[Assigned task] Reproduce verbatim every line of the items from the very first one up to and including the line containing "11760 отзывы".

[Provided material]

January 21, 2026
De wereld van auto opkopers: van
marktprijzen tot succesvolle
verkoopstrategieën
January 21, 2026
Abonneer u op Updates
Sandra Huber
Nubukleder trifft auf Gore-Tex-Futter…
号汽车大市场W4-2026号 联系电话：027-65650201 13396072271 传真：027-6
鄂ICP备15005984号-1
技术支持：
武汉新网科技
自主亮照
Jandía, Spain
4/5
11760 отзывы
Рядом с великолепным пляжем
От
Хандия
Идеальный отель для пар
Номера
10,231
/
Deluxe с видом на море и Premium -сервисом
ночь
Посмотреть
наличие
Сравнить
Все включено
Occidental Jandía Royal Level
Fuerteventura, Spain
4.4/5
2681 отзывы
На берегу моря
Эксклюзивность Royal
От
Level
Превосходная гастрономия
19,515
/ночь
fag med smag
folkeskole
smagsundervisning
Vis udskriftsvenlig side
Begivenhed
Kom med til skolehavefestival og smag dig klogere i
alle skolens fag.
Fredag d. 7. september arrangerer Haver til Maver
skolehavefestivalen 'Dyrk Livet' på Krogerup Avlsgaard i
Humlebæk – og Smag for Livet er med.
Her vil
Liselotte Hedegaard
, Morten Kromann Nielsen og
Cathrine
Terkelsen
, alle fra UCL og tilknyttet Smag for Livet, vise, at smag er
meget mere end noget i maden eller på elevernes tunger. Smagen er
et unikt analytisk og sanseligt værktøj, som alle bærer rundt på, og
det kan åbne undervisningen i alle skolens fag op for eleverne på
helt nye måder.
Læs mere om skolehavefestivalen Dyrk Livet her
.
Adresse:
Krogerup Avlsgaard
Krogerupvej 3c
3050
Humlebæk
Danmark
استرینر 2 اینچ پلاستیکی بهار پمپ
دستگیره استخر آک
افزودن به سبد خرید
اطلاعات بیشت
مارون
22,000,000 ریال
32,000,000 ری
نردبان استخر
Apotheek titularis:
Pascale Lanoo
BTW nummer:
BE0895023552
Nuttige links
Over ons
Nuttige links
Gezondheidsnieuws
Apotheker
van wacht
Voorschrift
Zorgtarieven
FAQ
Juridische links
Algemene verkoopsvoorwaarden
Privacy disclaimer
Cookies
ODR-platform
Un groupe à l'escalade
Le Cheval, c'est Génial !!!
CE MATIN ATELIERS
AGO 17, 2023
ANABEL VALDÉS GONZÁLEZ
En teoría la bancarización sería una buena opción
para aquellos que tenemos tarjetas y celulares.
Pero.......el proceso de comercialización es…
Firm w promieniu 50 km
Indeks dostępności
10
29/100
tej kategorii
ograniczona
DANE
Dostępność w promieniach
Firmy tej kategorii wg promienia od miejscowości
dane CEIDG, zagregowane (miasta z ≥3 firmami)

[Problem solution]
January 21, 2026
De wereld van auto opkopers: van
marktprijzen tot succesvolle
verkoopstrategieën
January 21, 2026
Abonneer u op Updates
Sandra Huber
Nubukleder trifft auf Gore-Tex-Futter…
号汽车大市场W4-2026号 联系电话：027-65650201 13396072271 传真：027-6
鄂ICP备15005984号-1
技术支持：
武汉新网科技
自主亮照
Jandía, Spain
4/5
11760 отзывы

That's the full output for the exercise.